▶ _THE TASK_: From the line holding "<td><p>ESP32デバイスの種類</p>" to the final line below, restate each line word for word and add nothing.

▶ _THE INPUT_:

########

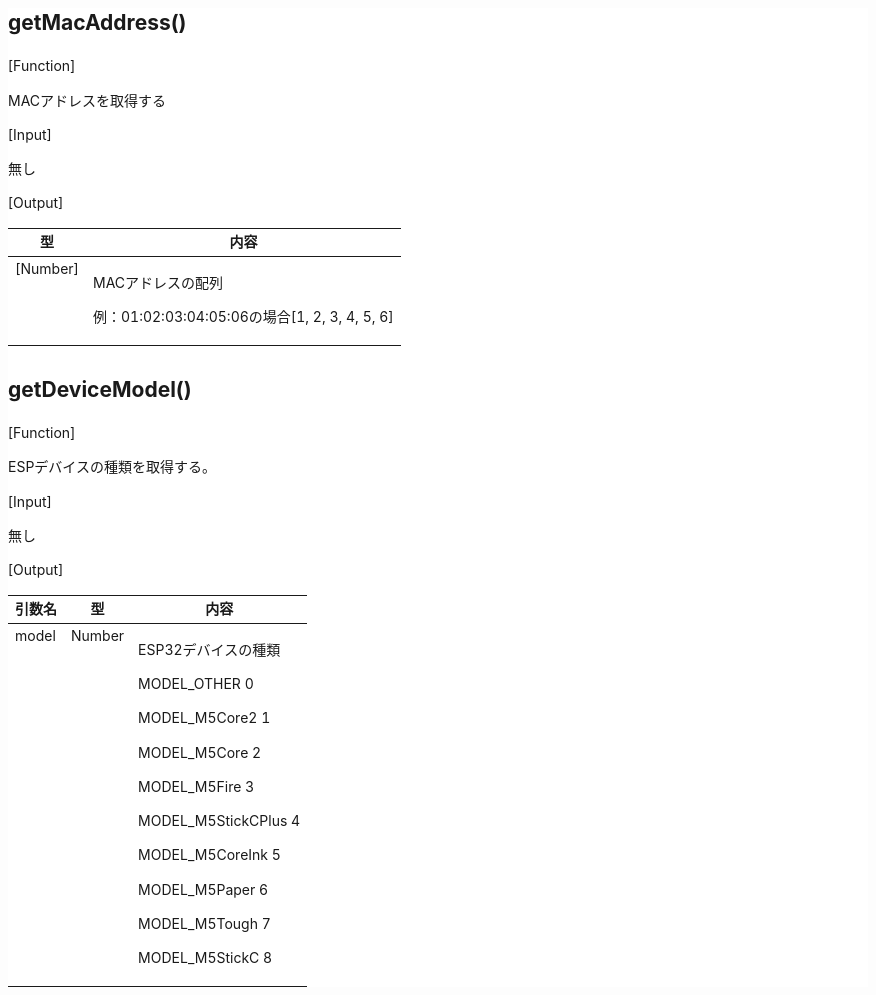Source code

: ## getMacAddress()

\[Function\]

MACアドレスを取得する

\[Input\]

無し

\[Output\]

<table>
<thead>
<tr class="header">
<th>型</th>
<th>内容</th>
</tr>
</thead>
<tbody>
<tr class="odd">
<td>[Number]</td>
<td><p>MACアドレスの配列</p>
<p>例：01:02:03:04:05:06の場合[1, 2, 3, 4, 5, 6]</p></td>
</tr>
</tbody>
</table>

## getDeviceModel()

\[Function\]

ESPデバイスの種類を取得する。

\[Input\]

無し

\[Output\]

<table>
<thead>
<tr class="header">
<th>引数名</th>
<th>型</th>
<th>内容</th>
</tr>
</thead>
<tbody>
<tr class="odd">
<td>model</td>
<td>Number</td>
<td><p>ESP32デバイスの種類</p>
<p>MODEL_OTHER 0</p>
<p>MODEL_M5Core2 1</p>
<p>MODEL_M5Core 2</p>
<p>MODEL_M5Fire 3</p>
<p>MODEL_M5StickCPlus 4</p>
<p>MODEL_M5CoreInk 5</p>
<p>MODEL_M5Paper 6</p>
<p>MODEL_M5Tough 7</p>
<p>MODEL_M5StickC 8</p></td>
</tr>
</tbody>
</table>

########

▶ _EXERCISE OUTPUT_:
<td><p>ESP32デバイスの種類</p>
<p>MODEL_OTHER 0</p>
<p>MODEL_M5Core2 1</p>
<p>MODEL_M5Core 2</p>
<p>MODEL_M5Fire 3</p>
<p>MODEL_M5StickCPlus 4</p>
<p>MODEL_M5CoreInk 5</p>
<p>MODEL_M5Paper 6</p>
<p>MODEL_M5Tough 7</p>
<p>MODEL_M5StickC 8</p></td>
</tr>
</tbody>
</table>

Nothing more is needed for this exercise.